At the end of the day, all of Amazon’s respective businesses are cutthroat competitive, and its rivals aren’t simply standing by to watch AMZN conquer the world. This means lower margins … and likely a lot of disappointed investors.
I’ll be straight with you: I just flat-out do not understand the strength of tobacco stocks like Altria Group Inc. (MO) in recent years. Tobacco usage all around the world is in slow, inexorable decline. Young people today are more likely to have tried illegal drugs than to have smoked a cigarette. And it’s hard to see that changing.
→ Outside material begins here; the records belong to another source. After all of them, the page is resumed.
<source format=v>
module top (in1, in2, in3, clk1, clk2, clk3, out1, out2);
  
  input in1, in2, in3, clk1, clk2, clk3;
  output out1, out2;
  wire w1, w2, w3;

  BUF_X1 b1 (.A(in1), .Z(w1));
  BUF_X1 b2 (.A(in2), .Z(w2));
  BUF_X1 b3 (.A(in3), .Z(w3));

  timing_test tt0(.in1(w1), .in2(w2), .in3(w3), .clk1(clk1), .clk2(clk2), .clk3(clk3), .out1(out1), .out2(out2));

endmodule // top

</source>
Not surprisingly, tobacco stocks have spent most of the past several decades trading a discount to the broader market. Frankly, they should. It only makes sense. Demand for their products falls with every passing year!
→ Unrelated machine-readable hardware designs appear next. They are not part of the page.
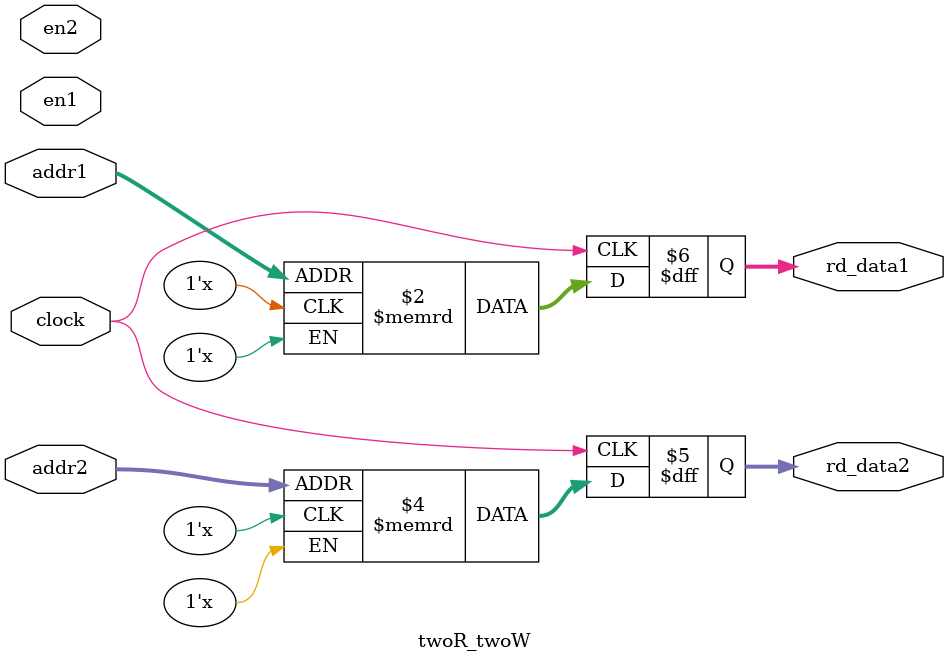
<source format=v>
`define DEPTH 16 	// Depth of memory
`define ADDR_WIDTH 4
`define DATA_WIDTH 8		// Width of memory

module twoR_twoW(
		clock,
		addr1,
		addr2,
        rd_data1,
        rd_data2,
        en1,
        en2
		);

	// INPUTS
	input				   	clock;		// Clock input
	input [`ADDR_WIDTH-1:0]	addr1;	    // address 1
	input [`ADDR_WIDTH-1:0]	addr2;	    // address 2
	input					en1;	 	// Read enable 1
	input					en2;	 	// Read enable 2

	// OUTPUTS
	output reg [`DATA_WIDTH-1:0] rd_data1; 	// Read data 1
 	output reg [`DATA_WIDTH-1:0] rd_data2; 	// Read data 2



	// The memory block.
	reg [`DATA_WIDTH-1:0] block_mem [`DEPTH-1:0];

	always @(posedge clock) begin
		rd_data1 <= block_mem[addr1];
	end
	always @(posedge clock) begin
		rd_data2 <= block_mem[addr2];
	end

endmodule

</source>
Yet investors have been driven mad in their hunt for yield. which has caused them to embrace anything paying a dividend … even tobacco stocks. And today, the prices no longer make sense.
Altria yields just 3.9%, which puts it below the yield of many real estate investment trusts (REITs), utility stocks and other income plays. And remember, Altria is a company in constant decline. These other income generators are not.
At some price, even a tobacco stock is worth owning. But I can’t make that case for MO shares today. Investors are not being adequately compensated at today’s prices, so Altria is a stock best kicked to the curb.
My last recommend isn’t exactly a stock; it’s a bond exchange-traded fund. But frankly, at current prices, I consider it about as risky as most of the stocks on this list.
If you own the iShares Barclays 20+ Yr Treas. Bond (TLT), dump it.
Adjusted for inflation, you’re likely to lose money in the years ahead. The ETF yields a paltry 2.2%, which is just barely above the Fed’s targeted inflation rate. But even disregarding inflation risk, there is still a decent chance you’ll hit a few bumps in the road.
TLT holds a portfolio of U.S. government bonds with maturities of 20 years or more. There is, at least in theory, no risk in owning a U.S. government bond that you intend to hold to maturity, as you are guaranteed to receive the face value of the bond by the full faith and credit of Uncle Sam. But ETFs have no maturity date; they are designed to be perpetual. So, should yields rise, there is the real chance you’ll see capital losses that you realistically may never see back.
This article is from Charles Sizemore of InvestorPlace. As of this writing, As of this writing, he was long AAPL and GM.